Tizanidine hydrochloride exhibits a cytotoxic effect on osteosarcoma cells through the PI3K/AKT signaling pathway

OBJECTIVES: α2-adrenergic receptors are reportedly involved in cancer cell proliferation, invasion, and apoptosis through regulation of diverse molecules, which implies that it contributes to tumor progression.
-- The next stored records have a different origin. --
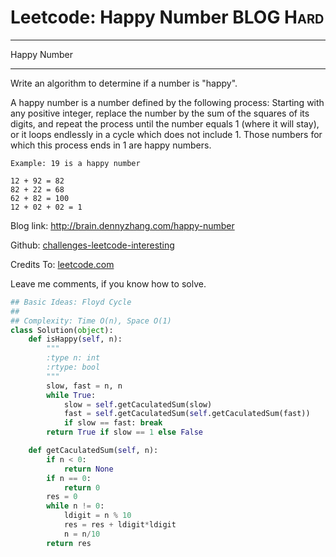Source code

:* Leetcode: Happy Number                                         :BLOG:Hard:
#+STARTUP: showeverything
#+OPTIONS: toc:nil \n:t ^:nil creator:nil d:nil
:PROPERTIES:
:type:     #floydcycle
:END:
---------------------------------------------------------------------
Happy Number
---------------------------------------------------------------------
Write an algorithm to determine if a number is "happy".

A happy number is a number defined by the following process: Starting with any positive integer, replace the number by the sum of the squares of its digits, and repeat the process until the number equals 1 (where it will stay), or it loops endlessly in a cycle which does not include 1. Those numbers for which this process ends in 1 are happy numbers.

#+BEGIN_EXAMPLE
Example: 19 is a happy number

12 + 92 = 82
82 + 22 = 68
62 + 82 = 100
12 + 02 + 02 = 1
#+END_EXAMPLE

Blog link: http://brain.dennyzhang.com/happy-number

Github: [[url-external:https://github.com/DennyZhang/challenges-leetcode-interesting/tree/master/happy-number][challenges-leetcode-interesting]]

Credits To: [[url-external:https://leetcode.com/problems/happy-number/description][leetcode.com]]

Leave me comments, if you know how to solve.

#+BEGIN_SRC python
## Basic Ideas: Floyd Cycle
##
## Complexity: Time O(n), Space O(1)
class Solution(object):
    def isHappy(self, n):
        """
        :type n: int
        :rtype: bool
        """
        slow, fast = n, n
        while True:
            slow = self.getCaculatedSum(slow)
            fast = self.getCaculatedSum(self.getCaculatedSum(fast))
            if slow == fast: break
        return True if slow == 1 else False

    def getCaculatedSum(self, n):
        if n < 0:
            return None
        if n == 0:
            return 0
        res = 0
        while n != 0:
            ldigit = n % 10
            res = res + ldigit*ldigit
            n = n/10
        return res
#+END_SRC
However, the functional significance of α2-adrenergic receptors in osteosarcoma (OS) is unclear. Tizanidine hydrochloride (THC), an α2-adrenergic receptor agonist, is often used to alleviate symptoms of spasticity. This study investigated the functional implications of THC treatment on human OS cells and the underlying mechanisms of resulting changes. METHODS: The proliferation of U2 OS cells was assessed by Cell Counting Kit-8; the migration and invasion capacities of U2 OS cells were then analyzed by transwell assay. Moreover, apoptosis in U2 OS cells was evaluated by flow cytometry and western blot analyses. Additionally, expression levels of key proteins in the phosphatidylinositol-3-kinase (PI3K)/protein kinase B (AKT) signaling pathway were measured. RESULTS: THC inhibited the proliferation, migration, and invasion of U2 OS cells, but promoted apoptosis within these cells. Expression levels of p-AKT, p-mTOR, and p-P70S6K were reduced by exposure to THC, suggesting involvement of PI3K/AKT signaling in THC-induced cytotoxicity within OS cells. CONCLUSIONS: THC may play a novel role in OS cell cytotoxicity, and these findings suggest a potent therapeutic strategy for OS treatment.